# Prompt
Keep the lines exact and the pictures out as you repeat the following listing.

# Data supplied
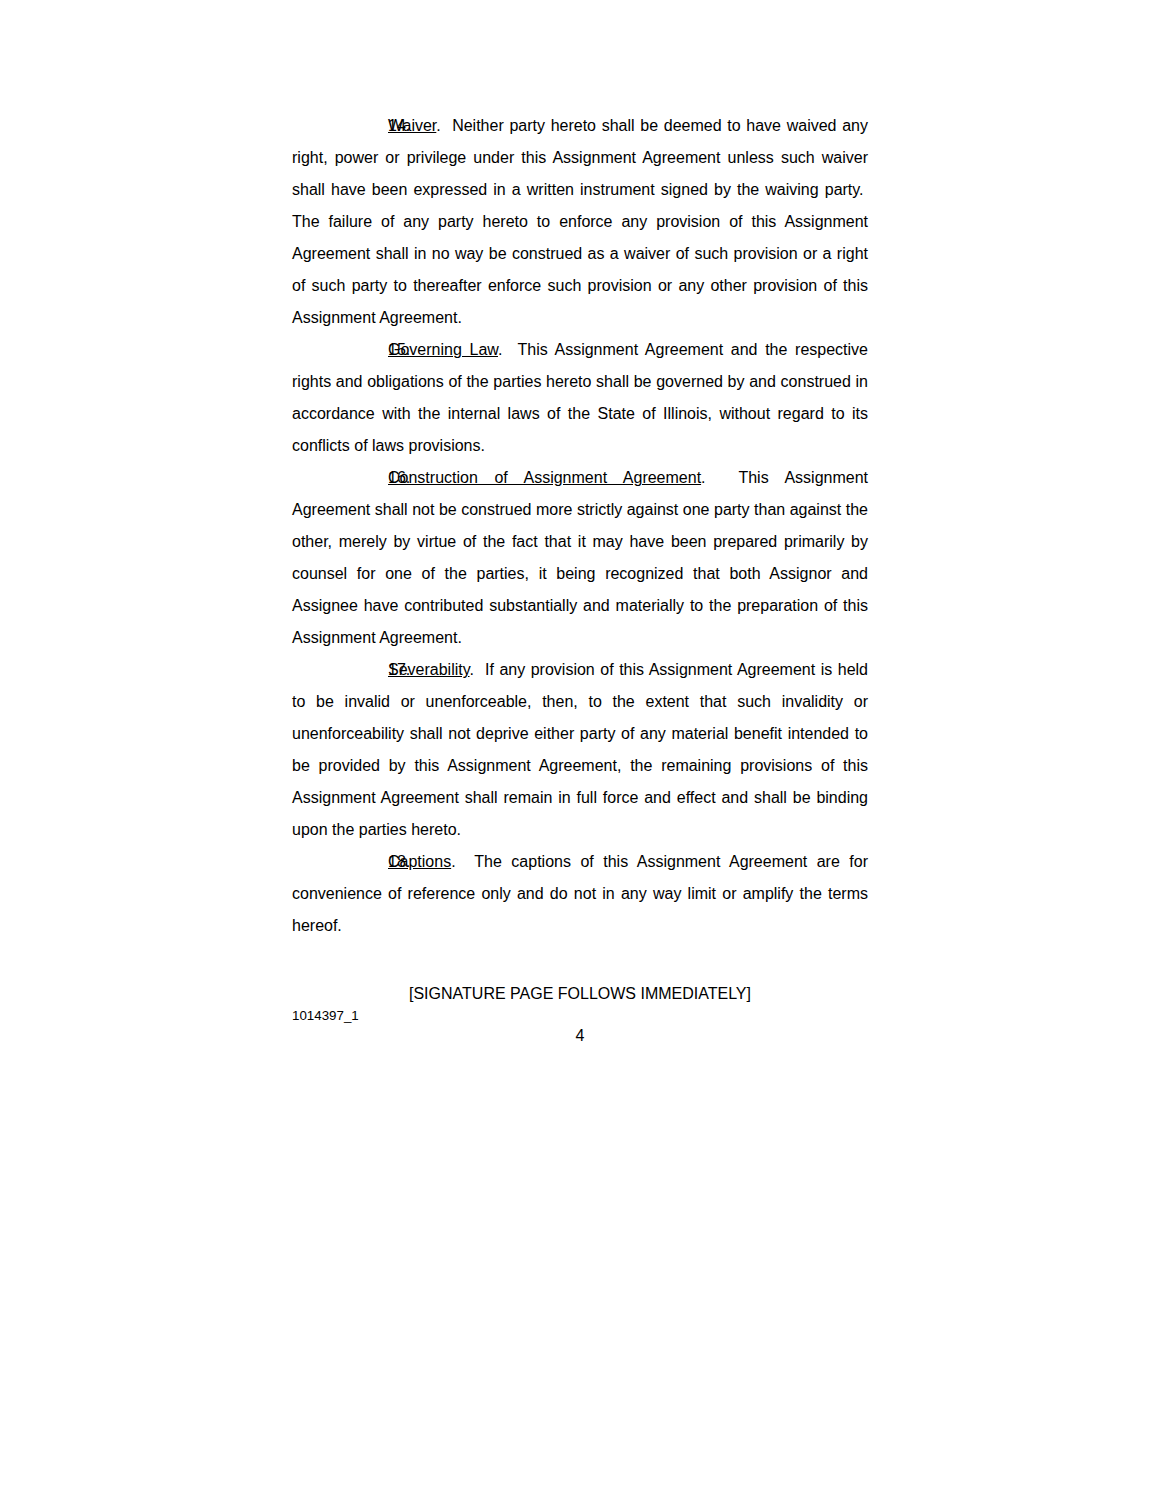14. Waiver. Neither party hereto shall be deemed to have waived any right, power or privilege under this Assignment Agreement unless such waiver shall have been expressed in a written instrument signed by the waiving party. The failure of any party hereto to enforce any provision of this Assignment Agreement shall in no way be construed as a waiver of such provision or a right of such party to thereafter enforce such provision or any other provision of this Assignment Agreement.
15. Governing Law. This Assignment Agreement and the respective rights and obligations of the parties hereto shall be governed by and construed in accordance with the internal laws of the State of Illinois, without regard to its conflicts of laws provisions.
16. Construction of Assignment Agreement. This Assignment Agreement shall not be construed more strictly against one party than against the other, merely by virtue of the fact that it may have been prepared primarily by counsel for one of the parties, it being recognized that both Assignor and Assignee have contributed substantially and materially to the preparation of this Assignment Agreement.
17. Severability. If any provision of this Assignment Agreement is held to be invalid or unenforceable, then, to the extent that such invalidity or unenforceability shall not deprive either party of any material benefit intended to be provided by this Assignment Agreement, the remaining provisions of this Assignment Agreement shall remain in full force and effect and shall be binding upon the parties hereto.
18. Captions. The captions of this Assignment Agreement are for convenience of reference only and do not in any way limit or amplify the terms hereof.
[SIGNATURE PAGE FOLLOWS IMMEDIATELY]
1014397_1
4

# Answer to the problem
14. Waiver. Neither party hereto shall be deemed to have waived any right, power or privilege under this Assignment Agreement unless such waiver shall have been expressed in a written instrument signed by the waiving party. The failure of any party hereto to enforce any provision of this Assignment Agreement shall in no way be construed as a waiver of such provision or a right of such party to thereafter enforce such provision or any other provision of this Assignment Agreement.
15. Governing Law. This Assignment Agreement and the respective rights and obligations of the parties hereto shall be governed by and construed in accordance with the internal laws of the State of Illinois, without regard to its conflicts of laws provisions.
16. Construction of Assignment Agreement. This Assignment Agreement shall not be construed more strictly against one party than against the other, merely by virtue of the fact that it may have been prepared primarily by counsel for one of the parties, it being recognized that both Assignor and Assignee have contributed substantially and materially to the preparation of this Assignment Agreement.
17. Severability. If any provision of this Assignment Agreement is held to be invalid or unenforceable, then, to the extent that such invalidity or unenforceability shall not deprive either party of any material benefit intended to be provided by this Assignment Agreement, the remaining provisions of this Assignment Agreement shall remain in full force and effect and shall be binding upon the parties hereto.
18. Captions. The captions of this Assignment Agreement are for convenience of reference only and do not in any way limit or amplify the terms hereof.
[SIGNATURE PAGE FOLLOWS IMMEDIATELY]
1014397_1
4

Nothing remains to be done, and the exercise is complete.